To do:
[1] Answer these questions about the football picks post:
(a) What point spread does the post give for Texas A & M against Baylor?
(b) How many hours long was the "Countdown" clock the post mentions?
(c) Which matchup's ratings does the post predict will be lower than the Fox rerun of Cops?
[2] The football picks post gives a betting line in parentheses for certain games. List every game it presents this way, along with its line.
[3] In the football picks post, retype the passage that opens with the words containing "LSU at Ole Miss" and closes with "the national consciousness.".

Excerpted text:
□ □ □ □ □ □ □

Another round of applause for the Michigan and OSU programs for making this rivalry the Big 10 equivalent of UT v. Vandy, a more or less regional rivalry of no interest to anyone outside of Michigan and Ohio. Seems like only yesterday that the nation was hand-wringing in anticipation of this game, with E-SPIN prodding us along with a 48 hour “Countdown” clock.  Ahh….to be young again. 

Well, flock, we can all sit here and lament this lost weekend of football or we can seek to replenish our depleted emotional reserves in the manner that all Americans aspire to:  Helping others?  Fighting on?  Leading by example?  Don’t make me laugh.   By gambling on football on using the winnings to purchase ridiculous brand name crap we don’t need.  Let’s go…

Texas A & M (-6) v. Baylor: This is the official “My other car is…” game.  The implication, naturally, is that those who place one of these bumper stickers on  their cars don’t have an “other car,” and if they do, it’s a piece of crap.  Here, Baylor is the other car.  So, let’s complete the puzzle for the hard-of-thinking… Baylor’s other car is a myth or a piece of crap.  Aggies and the 12th man roll.

Vandy at UT (-17):  Another rivalry that isn’t.  This game is, however, a testament to SNL’s depravity, which is boundless.  Seriously, SNL hates Layla Kiffin’s Husband and his putrid program, but love UT against the spread.  The lesson?  Glad you asked:  Money trumps hatred.  UT wins big and all the convenience stores in Knoxville close the minute the game is over. 

LSU at Ole Miss (o42):  Ole Miss remains enigmatic and, like a heavily marketed Nick Cage flick, always seems to disappoint.  Still, McCluster is on a tear and LSU’s wideouts should have some success against the Rebs (assuming Jefferson plays).  And, the number seems relatively low.  In other words, there’s alot of ways to get to 42 points, especially with Dex on the field. 

Final thoughts…a moment of silence for the PAC 1+9, which is dead from a national perspective.  Doubters of the veracity of this statement are encouraged to check tomorrow’s ratings for the ‘Zona v. Oregon matchup, will whill be lower than the Fox rerun of Cops.  Love ‘em or hate ‘em, USC’s national cache’ was the only thing that kept the PAC-10 in the national consciousness. 

As for the Boise, TCU, Cincinatti debacle…does anyone really care?  TCU certainly passes the eyeball test and could probably play with any on the top-3, but Cinci and Boise seem woefully inept on the defensive side of the ball and to make matter worse for the smurf-turf bunch, the schedule is laughable, not matter how big the MOV.  Naturally, Boise will play some BCS school that is under-motivated and disinterested, and might even win.  Following which the Boise allegiant will trumpet their program as the equal of any while the more rational towns folk scoff. 

-So Sayeth the Shepherd

Tags: ATS, BCS, BIG 10, Boise, Degenerate Gamblers, Layla Kiffin, SEC, TCU, Urban Meyer

Housekeeping…before we get to the picks, let’s clear the air on a few things that have upset members of the Flock.  Enough about Spikes!  It was a chippy game, he’s a good guy, and really, the only reason to be upset is because Pope Urban caved to pressure from national toolbags like Lupica, and Mike Golic and suspended him.

□ □ □ □ □ □ □

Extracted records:
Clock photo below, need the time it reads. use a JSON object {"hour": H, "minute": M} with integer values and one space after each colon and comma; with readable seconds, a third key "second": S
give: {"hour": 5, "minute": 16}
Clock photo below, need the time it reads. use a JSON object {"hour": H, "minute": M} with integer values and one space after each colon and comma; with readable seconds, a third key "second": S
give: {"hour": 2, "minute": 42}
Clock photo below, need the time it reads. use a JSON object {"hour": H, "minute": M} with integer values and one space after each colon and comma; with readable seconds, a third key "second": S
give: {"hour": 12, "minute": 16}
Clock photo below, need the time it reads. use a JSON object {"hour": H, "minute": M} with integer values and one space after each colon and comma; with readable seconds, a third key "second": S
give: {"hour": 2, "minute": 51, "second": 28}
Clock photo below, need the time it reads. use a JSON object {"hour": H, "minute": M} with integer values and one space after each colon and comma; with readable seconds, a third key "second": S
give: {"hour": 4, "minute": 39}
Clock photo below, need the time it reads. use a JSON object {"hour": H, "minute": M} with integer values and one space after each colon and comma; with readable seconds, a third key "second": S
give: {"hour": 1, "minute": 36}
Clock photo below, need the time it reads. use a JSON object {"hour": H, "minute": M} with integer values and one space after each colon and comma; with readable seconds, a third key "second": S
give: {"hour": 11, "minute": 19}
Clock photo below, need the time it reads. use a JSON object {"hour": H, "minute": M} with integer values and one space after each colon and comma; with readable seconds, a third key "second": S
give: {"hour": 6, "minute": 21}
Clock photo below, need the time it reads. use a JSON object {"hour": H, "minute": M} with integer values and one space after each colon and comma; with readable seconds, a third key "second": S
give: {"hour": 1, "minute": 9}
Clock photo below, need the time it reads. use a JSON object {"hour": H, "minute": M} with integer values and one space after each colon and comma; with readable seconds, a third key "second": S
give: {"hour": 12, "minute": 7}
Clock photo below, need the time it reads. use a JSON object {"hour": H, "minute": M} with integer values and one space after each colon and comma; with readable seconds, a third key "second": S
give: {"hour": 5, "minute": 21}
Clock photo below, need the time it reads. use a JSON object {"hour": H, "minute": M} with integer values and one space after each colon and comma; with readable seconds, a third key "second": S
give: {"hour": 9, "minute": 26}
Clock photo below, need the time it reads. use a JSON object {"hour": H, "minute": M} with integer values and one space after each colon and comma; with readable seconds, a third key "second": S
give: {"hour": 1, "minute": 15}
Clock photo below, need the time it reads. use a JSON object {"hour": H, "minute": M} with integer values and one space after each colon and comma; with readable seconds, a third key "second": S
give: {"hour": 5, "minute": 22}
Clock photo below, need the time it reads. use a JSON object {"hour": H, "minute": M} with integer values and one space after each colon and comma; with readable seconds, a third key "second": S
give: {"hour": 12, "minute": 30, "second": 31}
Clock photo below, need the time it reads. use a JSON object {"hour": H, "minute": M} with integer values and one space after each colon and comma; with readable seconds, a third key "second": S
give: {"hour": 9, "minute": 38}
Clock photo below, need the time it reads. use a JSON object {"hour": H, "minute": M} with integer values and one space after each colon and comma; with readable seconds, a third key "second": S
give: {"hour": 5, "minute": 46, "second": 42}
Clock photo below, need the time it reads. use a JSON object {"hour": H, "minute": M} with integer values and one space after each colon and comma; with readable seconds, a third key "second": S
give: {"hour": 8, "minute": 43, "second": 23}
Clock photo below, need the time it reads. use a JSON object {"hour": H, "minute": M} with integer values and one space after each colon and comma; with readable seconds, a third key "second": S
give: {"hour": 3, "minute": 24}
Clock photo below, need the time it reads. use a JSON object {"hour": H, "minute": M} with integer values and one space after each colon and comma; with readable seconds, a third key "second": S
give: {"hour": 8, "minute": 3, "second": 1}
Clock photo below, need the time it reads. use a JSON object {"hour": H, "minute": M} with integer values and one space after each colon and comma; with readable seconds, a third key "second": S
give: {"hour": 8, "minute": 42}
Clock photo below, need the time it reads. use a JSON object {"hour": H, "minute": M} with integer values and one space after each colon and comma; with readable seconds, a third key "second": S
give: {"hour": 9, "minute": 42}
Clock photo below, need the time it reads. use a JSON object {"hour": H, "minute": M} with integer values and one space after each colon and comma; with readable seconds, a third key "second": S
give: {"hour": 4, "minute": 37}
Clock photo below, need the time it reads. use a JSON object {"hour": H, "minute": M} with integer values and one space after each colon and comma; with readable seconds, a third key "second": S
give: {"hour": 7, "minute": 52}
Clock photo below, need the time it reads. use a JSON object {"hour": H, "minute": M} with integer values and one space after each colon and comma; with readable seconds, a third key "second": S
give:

□ □ □ □ □ □ □

Task responses:
[1]
(a) -6
(b) 48 hours
(c) 'Zona v. Oregon

[2]
- Texas A & M (-6) v. Baylor
- Vandy at UT (-17)
- LSU at Ole Miss (o42)

[3]
LSU at Ole Miss (o42):  Ole Miss remains enigmatic and, like a heavily marketed Nick Cage flick, always seems to disappoint.  Still, McCluster is on a tear and LSU’s wideouts should have some success against the Rebs (assuming Jefferson plays).  And, the number seems relatively low.  In other words, there’s alot of ways to get to 42 points, especially with Dex on the field. 

Final thoughts…a moment of silence for the PAC 1+9, which is dead from a national perspective.  Doubters of the veracity of this statement are encouraged to check tomorrow’s ratings for the ‘Zona v. Oregon matchup, will whill be lower than the Fox rerun of Cops.  Love ‘em or hate ‘em, USC’s national cache’ was the only thing that kept the PAC-10 in the national consciousness.